▸ **Exercise prompt**
Return a copy of every line in the data below that contains "rcParams".
(Material for this task Opens)
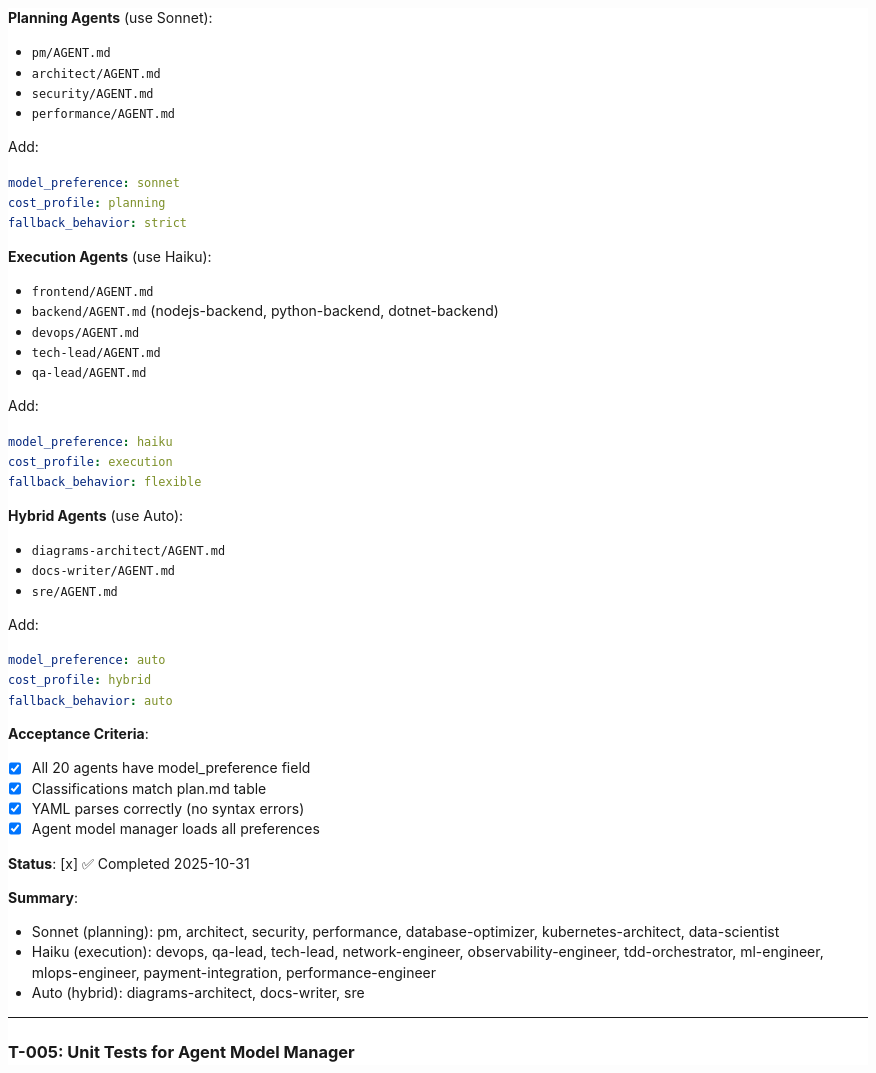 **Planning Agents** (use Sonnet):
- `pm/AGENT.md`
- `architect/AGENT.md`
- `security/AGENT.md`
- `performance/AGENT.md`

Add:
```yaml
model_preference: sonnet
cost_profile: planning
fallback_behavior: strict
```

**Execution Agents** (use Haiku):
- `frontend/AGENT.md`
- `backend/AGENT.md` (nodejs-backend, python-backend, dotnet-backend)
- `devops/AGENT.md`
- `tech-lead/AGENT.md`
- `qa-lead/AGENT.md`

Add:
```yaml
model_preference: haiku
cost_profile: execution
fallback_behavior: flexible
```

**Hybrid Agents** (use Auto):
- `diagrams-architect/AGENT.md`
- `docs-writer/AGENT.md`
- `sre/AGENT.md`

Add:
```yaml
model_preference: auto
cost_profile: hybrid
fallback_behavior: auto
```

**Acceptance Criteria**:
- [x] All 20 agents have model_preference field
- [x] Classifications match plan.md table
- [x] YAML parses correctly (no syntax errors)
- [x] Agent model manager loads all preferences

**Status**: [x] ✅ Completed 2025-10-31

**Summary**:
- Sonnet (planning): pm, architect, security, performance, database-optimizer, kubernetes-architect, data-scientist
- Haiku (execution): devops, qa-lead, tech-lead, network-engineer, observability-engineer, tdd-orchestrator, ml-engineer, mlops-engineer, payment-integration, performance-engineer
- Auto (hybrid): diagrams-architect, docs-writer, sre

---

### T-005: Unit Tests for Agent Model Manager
(Material for this task Closes)
(Material for this task Opens)
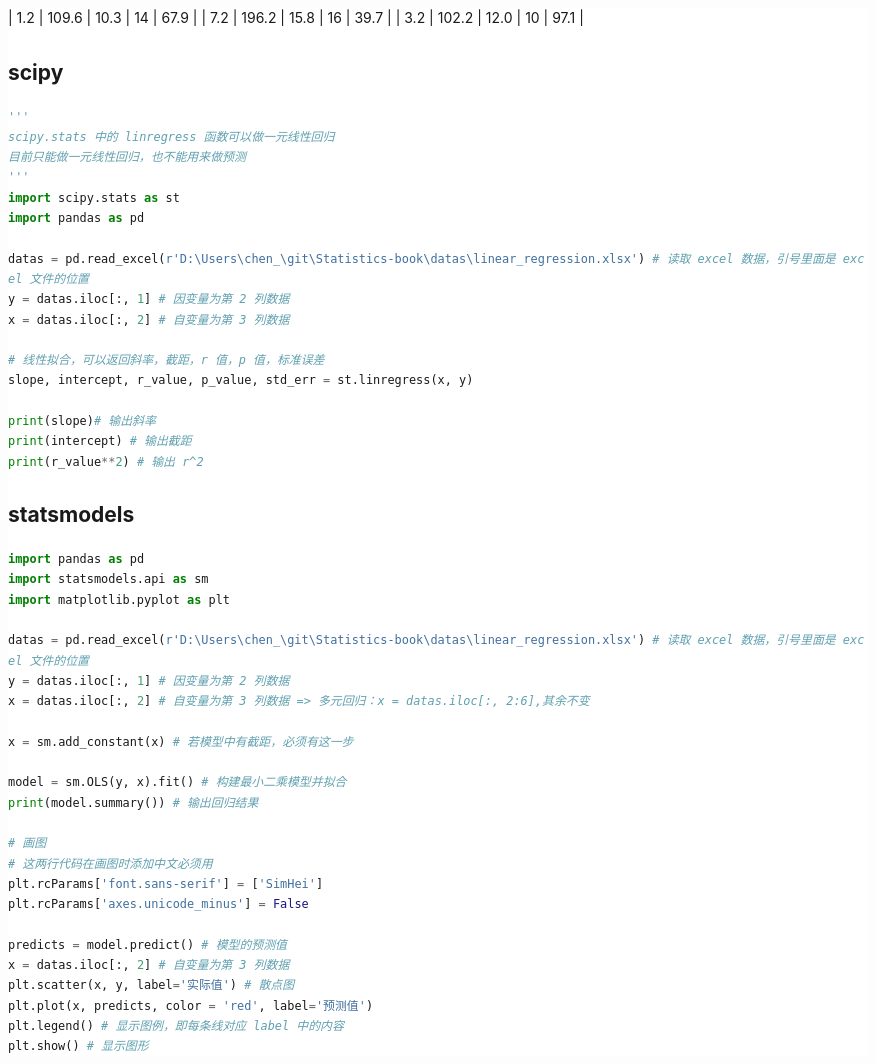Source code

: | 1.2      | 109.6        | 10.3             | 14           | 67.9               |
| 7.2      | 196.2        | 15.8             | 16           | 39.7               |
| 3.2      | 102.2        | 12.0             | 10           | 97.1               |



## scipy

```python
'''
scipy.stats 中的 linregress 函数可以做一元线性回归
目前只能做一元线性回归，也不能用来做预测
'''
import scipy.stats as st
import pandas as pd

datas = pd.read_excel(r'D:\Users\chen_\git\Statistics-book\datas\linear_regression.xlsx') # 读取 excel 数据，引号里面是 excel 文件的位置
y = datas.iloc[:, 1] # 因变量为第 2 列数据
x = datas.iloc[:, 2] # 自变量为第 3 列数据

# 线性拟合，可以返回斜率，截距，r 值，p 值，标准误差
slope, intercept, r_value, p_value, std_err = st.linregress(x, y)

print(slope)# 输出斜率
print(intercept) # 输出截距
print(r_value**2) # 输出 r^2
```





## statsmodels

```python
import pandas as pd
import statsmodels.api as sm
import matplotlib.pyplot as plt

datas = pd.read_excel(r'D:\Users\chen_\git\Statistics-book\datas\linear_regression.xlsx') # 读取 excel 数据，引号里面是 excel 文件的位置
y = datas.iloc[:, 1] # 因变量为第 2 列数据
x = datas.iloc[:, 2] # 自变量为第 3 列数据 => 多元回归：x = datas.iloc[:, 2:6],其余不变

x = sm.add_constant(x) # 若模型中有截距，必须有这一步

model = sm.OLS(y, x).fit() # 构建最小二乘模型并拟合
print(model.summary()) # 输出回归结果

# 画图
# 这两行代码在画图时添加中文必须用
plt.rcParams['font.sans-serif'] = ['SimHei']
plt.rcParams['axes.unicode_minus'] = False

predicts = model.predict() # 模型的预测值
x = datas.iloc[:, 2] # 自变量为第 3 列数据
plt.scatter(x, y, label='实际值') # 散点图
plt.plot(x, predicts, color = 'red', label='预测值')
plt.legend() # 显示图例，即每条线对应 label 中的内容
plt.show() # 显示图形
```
(Material for this task Closes)
▸ **Solution for this exercise**
plt.rcParams['font.sans-serif'] = ['SimHei']
plt.rcParams['axes.unicode_minus'] = False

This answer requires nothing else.